Ancak Paris, İsrail üzerinde etkisinin sınırlı olduğunu biliyor. Bunun yanında Paris’in İran ile ilişkilerinde son zamanlarda iyileşme görüldü. Yaklaşık bin gün hapiste tutulan Fransız rehineler Cécile Kohler ve Jacques Paris'in serbest bırakılması ve İran vatandaşı Mahdieh Esfandiari’nin hapisten çıkmasının da bunda payı büyük. Bu gelişmeler, önümüzdeki haftalarda gerçekleşmesi beklenen bir takasın önünü açtı. Ayrıca Paris, Hizbullah ile ilişkilerini hiçbir zaman kesmedi. Fransa’nın eski Dışişleri Bakanı Jean-Yves Le Drian, Lübnan'a yaptığı son ziyaret sırasında Beyrut'ta yetkililerle bir araya geldi. Fransa'nın, İran'ı ABD ve genel olarak Batı ile gergin ilişkilerinde Lübnan'ı pazarlık kozu olarak kullanmamaya ikna etmek için Tahran ile olan bağlantılarını kullanabileceği düşünülüyor. Le Drian, Lübnan'da son zamanlarda yayılan söylentilerin aksine, Cumhurbaşkanı Macron'un Lübnan Özel Temsilcisi olmaya devam ediyor. Elysee Sarayı kaynakları, Legendre’in görevinin Le Drian'ın çalışmalarını desteklemek olduğunu, onun yerini almak olmadığını belirtti.

Fransa’nın hırsı

Burada Paris'in, Birleşmiş Milletler Lübnan Geçici Görev Gücü’nün (UNIFIL) görev süresinin uzatılmasında önemli bir rol oynadığını belirtmekte fayda var. UNIFIL'e en büyük askerî katkıyı sağlayan ülke olan Fransa, bu uluslararası gücü, güneydeki güvenlik ve istikrarın korunmasında önemli bir faktör ve Lübnan ordusu ile iş birliği içinde BMGK kararlarını uygulayan bir taraf olarak görüyor. Paris, diğer Ortadoğu ve Arap ülkelerinde azalan etkisinin bir kısmını hala koruduğu Lübnan'ın egemenliği, güvenliği ve istikrarına olan bağlılığını vurgulama konusunda oldukça hırslı. Lübnan, Fransa'nın iyi bilinen tarihi bağları olan ve endişe listesinin en üstünde yer alan ülke olmaya devam ediyor.

rtg
İsrail'in 6 Kasım'da gerçekleştirdiği hava saldırısında Sur kentindeki bir bina yıkıldı (Reuters)
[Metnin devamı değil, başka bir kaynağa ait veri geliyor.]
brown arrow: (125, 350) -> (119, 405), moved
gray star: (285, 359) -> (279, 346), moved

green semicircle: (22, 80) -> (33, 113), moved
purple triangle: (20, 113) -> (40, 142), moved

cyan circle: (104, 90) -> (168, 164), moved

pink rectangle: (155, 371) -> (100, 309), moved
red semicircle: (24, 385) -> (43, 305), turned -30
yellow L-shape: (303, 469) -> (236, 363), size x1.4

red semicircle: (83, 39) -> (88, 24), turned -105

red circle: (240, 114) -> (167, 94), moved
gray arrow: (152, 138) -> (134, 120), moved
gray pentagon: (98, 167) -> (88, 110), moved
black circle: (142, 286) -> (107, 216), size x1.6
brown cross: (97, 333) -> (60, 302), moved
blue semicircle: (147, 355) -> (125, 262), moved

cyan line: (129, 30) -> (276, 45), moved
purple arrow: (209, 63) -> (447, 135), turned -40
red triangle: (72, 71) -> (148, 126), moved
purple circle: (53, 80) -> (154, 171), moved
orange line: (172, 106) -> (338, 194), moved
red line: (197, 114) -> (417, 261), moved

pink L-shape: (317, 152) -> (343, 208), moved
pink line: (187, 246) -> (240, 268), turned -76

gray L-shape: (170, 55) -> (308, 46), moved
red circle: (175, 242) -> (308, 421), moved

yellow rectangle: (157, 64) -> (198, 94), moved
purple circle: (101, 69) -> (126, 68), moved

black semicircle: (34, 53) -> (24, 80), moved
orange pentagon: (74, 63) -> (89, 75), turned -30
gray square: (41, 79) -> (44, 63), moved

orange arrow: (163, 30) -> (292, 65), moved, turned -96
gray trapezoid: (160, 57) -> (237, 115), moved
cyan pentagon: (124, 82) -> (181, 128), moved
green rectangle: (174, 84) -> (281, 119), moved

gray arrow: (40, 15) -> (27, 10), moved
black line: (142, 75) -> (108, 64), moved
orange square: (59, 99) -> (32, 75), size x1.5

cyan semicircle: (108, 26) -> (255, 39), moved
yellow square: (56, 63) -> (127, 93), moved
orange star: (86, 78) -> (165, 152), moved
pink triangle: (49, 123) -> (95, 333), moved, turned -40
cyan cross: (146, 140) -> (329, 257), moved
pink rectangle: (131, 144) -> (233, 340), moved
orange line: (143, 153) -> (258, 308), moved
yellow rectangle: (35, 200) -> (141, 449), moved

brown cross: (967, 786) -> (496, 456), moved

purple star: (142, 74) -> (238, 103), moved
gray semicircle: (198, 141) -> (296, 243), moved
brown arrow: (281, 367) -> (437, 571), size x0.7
Paris, Lübnan Cumhurbaşkanı Joseph Avn’ın Bulgaristan ziyareti sırasında kamuoyuna açıkladığı gibi, ateşkesi izleme mekanizmasının eksikliklerine ve Lübnan'ın İsrail'in Lübnan'a yönelik günlük ve şiddetli saldırılarını durdurma talebine yanıt verememesine rağmen, bu mekanizmanın rolünün halen çok önemli olduğunu düşünüyor. Bununla birlikte Fransa, İsrail'in Paris'in çabaları ve özellikle Washington'ın İsrail'e uyguladığı baskı sayesinde durdurulan Hizbullah'a karşı açık savaşı yeniden başlatmasından çekiniyor. Lübnan ile Fransa arasındaki özel ilişkiye rağmen, Fransız yetkililer Lübnanlı yetkililerin siyasi, güvenlik, ekonomik ve mali alanlardaki performansından duydukları hayal kırıklığını gizlemiyorlar. Legendre’in Lübnan'daki olayların gidişatı ve sorunlarına çözüm bulmak için dış güçlere güvenmek yerine daha fazla inisiyatif ve cesaret gösterilmesi gerektiği konusundaki Fransız yetkililerin endişelerini gizlemekten kaçınacağına şüphe yok.